No ano seguinte, o espetáculo de Fazenda Nova repetiu a dose e contratou atores globais para os principais papeis. Fábio Assunção, mais uma vez, Jesus Cristo. Por seu turno, Pimentel também trouxe novidades.

A capacidade de público (...) aumentou de 15 mil para 25 mil (...). ...a direção vai lançar mão de um canhão de raio laser multicolorido, muito gelo seco e outros recursos técnicos. O mecanismo mais mirabolante será o que vai deslocar José Pimentel a uma altura de 32 metros na perpendicular durante a cena da ressurreição de Cristo. Os números da Paixão de Cristo recifense impressionam tanto quanto os do espetáculo do semi-árido (...). São 600 atores e figurantes - incluindo 200 crianças - (no total, o número de pessoas envolvidas chega a 1 mil), contracenando em nove palcos. Custo total: R$ 1 milhão. (...) ...quantia igual à que se gasta para colocar em ação a cidade cenográfica de Fazenda Nova. (...) Uma das características da Paixão de Cristo do Recife que os produtores fazem questão de destacar, em provocação à atuação de atores da Rede Globo em Fazenda Nova, é a pernambucanidade do elenco principal. (...) E o rasgo de regionalismo não fica por aí. A cena do bacanal de Herodes vai ter a participação do grupo de dança folclórica Daruê Malungo da comunidade de Chão de Estrelas. Já no famoso clamor de Cristo "Vinde a mim as criancinhas...", 200 crianças carentes do Lar Fabiano de Cristo, todos vestidos com suas próprias roupas, vão entrar em cena. Toda essa produção já fez com que a Paixão de Cristo do Recife se firmasse no calendário de eventos da Semana Santa no estado. (LIMA, 19.03.1998).

[Dados fornecidos]

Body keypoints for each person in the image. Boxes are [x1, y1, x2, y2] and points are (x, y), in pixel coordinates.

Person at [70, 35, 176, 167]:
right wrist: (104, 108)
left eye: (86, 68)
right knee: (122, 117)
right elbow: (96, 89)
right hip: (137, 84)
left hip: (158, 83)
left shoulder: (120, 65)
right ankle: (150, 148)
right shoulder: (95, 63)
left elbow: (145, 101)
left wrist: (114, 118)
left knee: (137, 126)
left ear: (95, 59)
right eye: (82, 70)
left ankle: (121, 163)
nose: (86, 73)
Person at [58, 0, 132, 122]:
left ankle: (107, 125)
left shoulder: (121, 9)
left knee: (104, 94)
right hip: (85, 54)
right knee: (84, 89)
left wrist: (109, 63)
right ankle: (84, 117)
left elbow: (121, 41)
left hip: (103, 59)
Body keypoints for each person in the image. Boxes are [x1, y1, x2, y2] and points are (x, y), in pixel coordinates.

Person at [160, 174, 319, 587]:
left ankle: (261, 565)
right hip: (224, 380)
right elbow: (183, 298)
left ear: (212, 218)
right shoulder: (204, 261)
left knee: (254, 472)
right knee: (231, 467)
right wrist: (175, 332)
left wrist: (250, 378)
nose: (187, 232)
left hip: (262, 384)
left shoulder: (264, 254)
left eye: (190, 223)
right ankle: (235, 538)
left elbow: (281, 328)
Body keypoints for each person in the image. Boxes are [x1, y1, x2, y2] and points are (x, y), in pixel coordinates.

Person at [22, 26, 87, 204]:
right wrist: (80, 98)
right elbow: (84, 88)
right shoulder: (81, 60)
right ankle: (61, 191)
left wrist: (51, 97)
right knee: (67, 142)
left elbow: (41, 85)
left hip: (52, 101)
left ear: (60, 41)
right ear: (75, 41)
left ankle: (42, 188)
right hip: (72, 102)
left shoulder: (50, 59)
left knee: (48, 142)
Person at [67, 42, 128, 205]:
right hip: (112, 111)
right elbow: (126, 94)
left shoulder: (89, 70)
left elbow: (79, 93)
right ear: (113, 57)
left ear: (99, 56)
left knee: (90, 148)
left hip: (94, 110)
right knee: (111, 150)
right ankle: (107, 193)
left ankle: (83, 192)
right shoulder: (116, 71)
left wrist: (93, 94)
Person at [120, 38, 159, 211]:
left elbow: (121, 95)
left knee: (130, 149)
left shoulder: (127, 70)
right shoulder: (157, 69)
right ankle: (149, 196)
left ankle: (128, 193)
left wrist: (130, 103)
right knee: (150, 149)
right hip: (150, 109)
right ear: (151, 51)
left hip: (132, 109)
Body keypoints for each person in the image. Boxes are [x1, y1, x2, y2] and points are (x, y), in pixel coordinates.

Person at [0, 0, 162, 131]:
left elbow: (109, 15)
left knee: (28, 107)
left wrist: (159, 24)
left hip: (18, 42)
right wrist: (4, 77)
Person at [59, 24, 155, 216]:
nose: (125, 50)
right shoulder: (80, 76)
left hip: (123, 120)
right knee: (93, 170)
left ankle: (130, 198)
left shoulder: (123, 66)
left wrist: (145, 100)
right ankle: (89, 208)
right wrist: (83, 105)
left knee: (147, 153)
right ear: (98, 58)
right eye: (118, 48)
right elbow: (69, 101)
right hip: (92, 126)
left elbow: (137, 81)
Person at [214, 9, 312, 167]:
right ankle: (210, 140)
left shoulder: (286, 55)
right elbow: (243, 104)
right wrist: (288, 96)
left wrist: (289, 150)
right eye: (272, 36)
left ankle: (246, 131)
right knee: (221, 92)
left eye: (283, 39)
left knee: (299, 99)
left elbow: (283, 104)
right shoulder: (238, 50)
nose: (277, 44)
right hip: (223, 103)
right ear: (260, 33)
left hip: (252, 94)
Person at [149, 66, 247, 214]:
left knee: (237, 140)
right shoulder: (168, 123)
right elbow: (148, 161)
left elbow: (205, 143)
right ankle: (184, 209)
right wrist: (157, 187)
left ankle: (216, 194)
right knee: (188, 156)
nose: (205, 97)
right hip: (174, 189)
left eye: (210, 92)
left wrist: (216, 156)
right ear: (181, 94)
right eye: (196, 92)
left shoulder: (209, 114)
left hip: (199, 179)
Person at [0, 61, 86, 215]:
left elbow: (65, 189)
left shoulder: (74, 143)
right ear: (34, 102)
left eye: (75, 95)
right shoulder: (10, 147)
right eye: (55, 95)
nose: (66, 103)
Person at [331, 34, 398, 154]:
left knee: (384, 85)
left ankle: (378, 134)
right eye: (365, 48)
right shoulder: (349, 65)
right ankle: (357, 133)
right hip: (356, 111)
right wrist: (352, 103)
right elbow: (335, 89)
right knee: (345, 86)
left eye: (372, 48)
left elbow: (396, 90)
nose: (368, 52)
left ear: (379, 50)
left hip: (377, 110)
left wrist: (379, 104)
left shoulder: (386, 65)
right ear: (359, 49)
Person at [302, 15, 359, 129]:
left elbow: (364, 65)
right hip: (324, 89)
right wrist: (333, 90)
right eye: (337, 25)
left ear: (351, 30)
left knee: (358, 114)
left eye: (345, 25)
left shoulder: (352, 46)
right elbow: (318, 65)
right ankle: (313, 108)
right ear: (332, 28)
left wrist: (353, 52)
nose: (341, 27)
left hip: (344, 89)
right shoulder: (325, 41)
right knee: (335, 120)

[Tarefas a realizar]
1. De acordo com o texto de referência, para quanto aumentou a capacidade de público da Paixão de Cristo do Recife?
2. Reproduza o trecho do texto de referência, começando em "No ano seguinte, o" e terminando em "também trouxe novidades.", renomeando "Pimentel" como "José Pimentel".

[Lista de soluções]
1. A capacidade de público aumentou de 15 mil para 25 mil.

2.
No ano seguinte, o espetáculo de Fazenda Nova repetiu a dose e contratou atores globais para os principais papeis. Fábio Assunção, mais uma vez, Jesus Cristo. Por seu turno, José Pimentel também trouxe novidades.